WHAT IS NEEDED = Rewrite the records below with "catalogue / barcode" changed to "specimen barcode" wherever it occurs, leaving everything else as it is.

◇ ◇ ◇ ◇ ◇

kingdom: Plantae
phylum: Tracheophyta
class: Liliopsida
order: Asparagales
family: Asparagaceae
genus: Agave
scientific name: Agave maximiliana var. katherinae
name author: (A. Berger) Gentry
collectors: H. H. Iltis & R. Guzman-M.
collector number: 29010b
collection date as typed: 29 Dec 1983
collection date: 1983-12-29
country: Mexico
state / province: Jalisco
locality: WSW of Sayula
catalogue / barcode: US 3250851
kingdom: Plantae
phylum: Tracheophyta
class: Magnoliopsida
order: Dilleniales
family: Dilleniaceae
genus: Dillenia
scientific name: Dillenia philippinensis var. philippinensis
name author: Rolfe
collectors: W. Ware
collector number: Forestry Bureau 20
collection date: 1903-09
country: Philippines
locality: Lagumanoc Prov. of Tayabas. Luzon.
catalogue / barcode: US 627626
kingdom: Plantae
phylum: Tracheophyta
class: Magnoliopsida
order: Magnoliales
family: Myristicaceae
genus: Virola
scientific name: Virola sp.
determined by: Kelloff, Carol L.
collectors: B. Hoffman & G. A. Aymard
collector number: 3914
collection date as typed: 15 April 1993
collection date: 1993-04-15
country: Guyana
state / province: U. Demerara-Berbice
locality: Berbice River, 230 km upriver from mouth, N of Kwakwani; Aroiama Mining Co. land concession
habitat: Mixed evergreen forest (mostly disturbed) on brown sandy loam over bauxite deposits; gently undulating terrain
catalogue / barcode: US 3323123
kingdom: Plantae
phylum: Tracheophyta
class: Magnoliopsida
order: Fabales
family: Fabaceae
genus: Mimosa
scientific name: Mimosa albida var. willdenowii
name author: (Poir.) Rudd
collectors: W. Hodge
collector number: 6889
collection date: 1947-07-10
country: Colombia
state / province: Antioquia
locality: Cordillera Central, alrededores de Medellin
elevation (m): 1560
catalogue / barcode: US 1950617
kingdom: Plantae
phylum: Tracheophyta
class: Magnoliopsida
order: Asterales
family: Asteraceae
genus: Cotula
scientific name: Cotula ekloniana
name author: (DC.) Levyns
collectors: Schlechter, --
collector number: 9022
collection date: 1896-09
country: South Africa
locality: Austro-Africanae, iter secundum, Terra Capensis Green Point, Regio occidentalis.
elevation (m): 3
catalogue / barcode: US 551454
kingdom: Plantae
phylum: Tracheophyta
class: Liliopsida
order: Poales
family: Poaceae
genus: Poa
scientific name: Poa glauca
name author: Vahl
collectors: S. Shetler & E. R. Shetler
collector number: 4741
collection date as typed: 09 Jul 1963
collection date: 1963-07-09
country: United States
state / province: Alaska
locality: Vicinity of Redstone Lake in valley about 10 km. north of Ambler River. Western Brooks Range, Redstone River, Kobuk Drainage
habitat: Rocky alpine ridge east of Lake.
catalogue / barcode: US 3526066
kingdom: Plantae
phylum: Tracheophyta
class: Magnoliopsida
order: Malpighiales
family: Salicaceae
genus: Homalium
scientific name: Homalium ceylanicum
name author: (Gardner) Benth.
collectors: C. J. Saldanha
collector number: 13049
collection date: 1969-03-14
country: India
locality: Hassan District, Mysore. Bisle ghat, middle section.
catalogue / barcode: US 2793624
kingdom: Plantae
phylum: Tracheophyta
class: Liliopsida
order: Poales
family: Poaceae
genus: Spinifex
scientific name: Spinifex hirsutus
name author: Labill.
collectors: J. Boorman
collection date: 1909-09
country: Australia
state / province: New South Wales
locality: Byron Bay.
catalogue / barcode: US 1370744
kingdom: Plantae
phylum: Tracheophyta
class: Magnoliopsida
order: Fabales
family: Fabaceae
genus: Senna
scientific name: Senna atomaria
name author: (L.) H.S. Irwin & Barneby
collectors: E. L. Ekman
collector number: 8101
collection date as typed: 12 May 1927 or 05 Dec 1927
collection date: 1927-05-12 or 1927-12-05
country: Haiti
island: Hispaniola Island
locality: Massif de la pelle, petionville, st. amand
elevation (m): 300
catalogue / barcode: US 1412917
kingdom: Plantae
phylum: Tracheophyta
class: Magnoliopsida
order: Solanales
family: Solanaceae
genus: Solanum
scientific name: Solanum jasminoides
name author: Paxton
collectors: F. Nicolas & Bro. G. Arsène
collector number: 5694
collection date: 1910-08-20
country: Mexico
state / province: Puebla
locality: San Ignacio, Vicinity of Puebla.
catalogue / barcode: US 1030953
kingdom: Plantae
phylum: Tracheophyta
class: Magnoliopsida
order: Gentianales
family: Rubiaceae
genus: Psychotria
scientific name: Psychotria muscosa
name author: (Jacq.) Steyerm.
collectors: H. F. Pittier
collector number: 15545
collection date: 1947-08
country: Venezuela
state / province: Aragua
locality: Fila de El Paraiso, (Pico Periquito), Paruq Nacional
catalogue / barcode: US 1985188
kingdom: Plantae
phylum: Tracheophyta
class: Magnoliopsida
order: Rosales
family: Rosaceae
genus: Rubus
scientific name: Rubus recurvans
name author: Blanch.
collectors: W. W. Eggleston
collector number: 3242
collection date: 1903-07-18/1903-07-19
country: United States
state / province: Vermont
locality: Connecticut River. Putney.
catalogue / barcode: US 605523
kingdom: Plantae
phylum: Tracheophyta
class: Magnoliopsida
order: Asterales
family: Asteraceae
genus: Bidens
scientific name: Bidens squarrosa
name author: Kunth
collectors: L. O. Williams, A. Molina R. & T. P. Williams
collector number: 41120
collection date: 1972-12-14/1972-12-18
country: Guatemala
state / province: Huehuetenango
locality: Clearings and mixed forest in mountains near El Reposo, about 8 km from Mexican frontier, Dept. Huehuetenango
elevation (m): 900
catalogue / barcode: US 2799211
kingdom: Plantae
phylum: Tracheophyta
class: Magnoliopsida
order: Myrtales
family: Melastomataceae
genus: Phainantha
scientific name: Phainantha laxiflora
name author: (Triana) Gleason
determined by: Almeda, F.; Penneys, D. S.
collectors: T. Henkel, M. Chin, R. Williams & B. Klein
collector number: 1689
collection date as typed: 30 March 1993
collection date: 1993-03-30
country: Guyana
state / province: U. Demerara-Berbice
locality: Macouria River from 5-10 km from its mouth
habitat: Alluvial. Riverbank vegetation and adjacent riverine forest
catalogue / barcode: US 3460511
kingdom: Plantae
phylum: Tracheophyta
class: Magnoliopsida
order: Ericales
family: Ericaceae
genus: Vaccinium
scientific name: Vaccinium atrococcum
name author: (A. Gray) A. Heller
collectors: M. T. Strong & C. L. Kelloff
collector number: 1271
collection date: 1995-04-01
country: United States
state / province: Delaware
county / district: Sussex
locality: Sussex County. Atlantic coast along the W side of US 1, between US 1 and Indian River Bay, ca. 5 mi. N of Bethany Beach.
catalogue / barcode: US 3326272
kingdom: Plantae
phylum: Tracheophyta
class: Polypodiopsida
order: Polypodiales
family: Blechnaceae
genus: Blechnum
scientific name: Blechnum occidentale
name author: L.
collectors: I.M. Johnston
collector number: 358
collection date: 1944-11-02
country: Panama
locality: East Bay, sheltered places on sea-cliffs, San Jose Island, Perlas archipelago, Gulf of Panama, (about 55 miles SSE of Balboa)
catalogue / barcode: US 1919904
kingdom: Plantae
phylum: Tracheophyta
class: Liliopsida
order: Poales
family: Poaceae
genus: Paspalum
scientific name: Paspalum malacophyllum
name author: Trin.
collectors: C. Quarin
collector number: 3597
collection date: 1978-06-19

◇ ◇ ◇ ◇ ◇

WRITTEN SOLUTION =
kingdom: Plantae
phylum: Tracheophyta
class: Liliopsida
order: Asparagales
family: Asparagaceae
genus: Agave
scientific name: Agave maximiliana var. katherinae
name author: (A. Berger) Gentry
collectors: H. H. Iltis & R. Guzman-M.
collector number: 29010b
collection date as typed: 29 Dec 1983
collection date: 1983-12-29
country: Mexico
state / province: Jalisco
locality: WSW of Sayula
specimen barcode: US 3250851
kingdom: Plantae
phylum: Tracheophyta
class: Magnoliopsida
order: Dilleniales
family: Dilleniaceae
genus: Dillenia
scientific name: Dillenia philippinensis var. philippinensis
name author: Rolfe
collectors: W. Ware
collector number: Forestry Bureau 20
collection date: 1903-09
country: Philippines
locality: Lagumanoc Prov. of Tayabas. Luzon.
specimen barcode: US 627626
kingdom: Plantae
phylum: Tracheophyta
class: Magnoliopsida
order: Magnoliales
family: Myristicaceae
genus: Virola
scientific name: Virola sp.
determined by: Kelloff, Carol L.
collectors: B. Hoffman & G. A. Aymard
collector number: 3914
collection date as typed: 15 April 1993
collection date: 1993-04-15
country: Guyana
state / province: U. Demerara-Berbice
locality: Berbice River, 230 km upriver from mouth, N of Kwakwani; Aroiama Mining Co. land concession
habitat: Mixed evergreen forest (mostly disturbed) on brown sandy loam over bauxite deposits; gently undulating terrain
specimen barcode: US 3323123
kingdom: Plantae
phylum: Tracheophyta
class: Magnoliopsida
order: Fabales
family: Fabaceae
genus: Mimosa
scientific name: Mimosa albida var. willdenowii
name author: (Poir.) Rudd
collectors: W. Hodge
collector number: 6889
collection date: 1947-07-10
country: Colombia
state / province: Antioquia
locality: Cordillera Central, alrededores de Medellin
elevation (m): 1560
specimen barcode: US 1950617
kingdom: Plantae
phylum: Tracheophyta
class: Magnoliopsida
order: Asterales
family: Asteraceae
genus: Cotula
scientific name: Cotula ekloniana
name author: (DC.) Levyns
collectors: Schlechter, --
collector number: 9022
collection date: 1896-09
country: South Africa
locality: Austro-Africanae, iter secundum, Terra Capensis Green Point, Regio occidentalis.
elevation (m): 3
specimen barcode: US 551454
kingdom: Plantae
phylum: Tracheophyta
class: Liliopsida
order: Poales
family: Poaceae
genus: Poa
scientific name: Poa glauca
name author: Vahl
collectors: S. Shetler & E. R. Shetler
collector number: 4741
collection date as typed: 09 Jul 1963
collection date: 1963-07-09
country: United States
state / province: Alaska
locality: Vicinity of Redstone Lake in valley about 10 km. north of Ambler River. Western Brooks Range, Redstone River, Kobuk Drainage
habitat: Rocky alpine ridge east of Lake.
specimen barcode: US 3526066
kingdom: Plantae
phylum: Tracheophyta
class: Magnoliopsida
order: Malpighiales
family: Salicaceae
genus: Homalium
scientific name: Homalium ceylanicum
name author: (Gardner) Benth.
collectors: C. J. Saldanha
collector number: 13049
collection date: 1969-03-14
country: India
locality: Hassan District, Mysore. Bisle ghat, middle section.
specimen barcode: US 2793624
kingdom: Plantae
phylum: Tracheophyta
class: Liliopsida
order: Poales
family: Poaceae
genus: Spinifex
scientific name: Spinifex hirsutus
name author: Labill.
collectors: J. Boorman
collection date: 1909-09
country: Australia
state / province: New South Wales
locality: Byron Bay.
specimen barcode: US 1370744
kingdom: Plantae
phylum: Tracheophyta
class: Magnoliopsida
order: Fabales
family: Fabaceae
genus: Senna
scientific name: Senna atomaria
name author: (L.) H.S. Irwin & Barneby
collectors: E. L. Ekman
collector number: 8101
collection date as typed: 12 May 1927 or 05 Dec 1927
collection date: 1927-05-12 or 1927-12-05
country: Haiti
island: Hispaniola Island
locality: Massif de la pelle, petionville, st. amand
elevation (m): 300
specimen barcode: US 1412917
kingdom: Plantae
phylum: Tracheophyta
class: Magnoliopsida
order: Solanales
family: Solanaceae
genus: Solanum
scientific name: Solanum jasminoides
name author: Paxton
collectors: F. Nicolas & Bro. G. Arsène
collector number: 5694
collection date: 1910-08-20
country: Mexico
state / province: Puebla
locality: San Ignacio, Vicinity of Puebla.
specimen barcode: US 1030953
kingdom: Plantae
phylum: Tracheophyta
class: Magnoliopsida
order: Gentianales
family: Rubiaceae
genus: Psychotria
scientific name: Psychotria muscosa
name author: (Jacq.) Steyerm.
collectors: H. F. Pittier
collector number: 15545
collection date: 1947-08
country: Venezuela
state / province: Aragua
locality: Fila de El Paraiso, (Pico Periquito), Paruq Nacional
specimen barcode: US 1985188
kingdom: Plantae
phylum: Tracheophyta
class: Magnoliopsida
order: Rosales
family: Rosaceae
genus: Rubus
scientific name: Rubus recurvans
name author: Blanch.
collectors: W. W. Eggleston
collector number: 3242
collection date: 1903-07-18/1903-07-19
country: United States
state / province: Vermont
locality: Connecticut River. Putney.
specimen barcode: US 605523
kingdom: Plantae
phylum: Tracheophyta
class: Magnoliopsida
order: Asterales
family: Asteraceae
genus: Bidens
scientific name: Bidens squarrosa
name author: Kunth
collectors: L. O. Williams, A. Molina R. & T. P. Williams
collector number: 41120
collection date: 1972-12-14/1972-12-18
country: Guatemala
state / province: Huehuetenango
locality: Clearings and mixed forest in mountains near El Reposo, about 8 km from Mexican frontier, Dept. Huehuetenango
elevation (m): 900
specimen barcode: US 2799211
kingdom: Plantae
phylum: Tracheophyta
class: Magnoliopsida
order: Myrtales
family: Melastomataceae
genus: Phainantha
scientific name: Phainantha laxiflora
name author: (Triana) Gleason
determined by: Almeda, F.; Penneys, D. S.
collectors: T. Henkel, M. Chin, R. Williams & B. Klein
collector number: 1689
collection date as typed: 30 March 1993
collection date: 1993-03-30
country: Guyana
state / province: U. Demerara-Berbice
locality: Macouria River from 5-10 km from its mouth
habitat: Alluvial. Riverbank vegetation and adjacent riverine forest
specimen barcode: US 3460511
kingdom: Plantae
phylum: Tracheophyta
class: Magnoliopsida
order: Ericales
family: Ericaceae
genus: Vaccinium
scientific name: Vaccinium atrococcum
name author: (A. Gray) A. Heller
collectors: M. T. Strong & C. L. Kelloff
collector number: 1271
collection date: 1995-04-01
country: United States
state / province: Delaware
county / district: Sussex
locality: Sussex County. Atlantic coast along the W side of US 1, between US 1 and Indian River Bay, ca. 5 mi. N of Bethany Beach.
specimen barcode: US 3326272
kingdom: Plantae
phylum: Tracheophyta
class: Polypodiopsida
order: Polypodiales
family: Blechnaceae
genus: Blechnum
scientific name: Blechnum occidentale
name author: L.
collectors: I.M. Johnston
collector number: 358
collection date: 1944-11-02
country: Panama
locality: East Bay, sheltered places on sea-cliffs, San Jose Island, Perlas archipelago, Gulf of Panama, (about 55 miles SSE of Balboa)
specimen barcode: US 1919904
kingdom: Plantae
phylum: Tracheophyta
class: Liliopsida
order: Poales
family: Poaceae
genus: Paspalum
scientific name: Paspalum malacophyllum
name author: Trin.
collectors: C. Quarin
collector number: 3597
collection date: 1978-06-19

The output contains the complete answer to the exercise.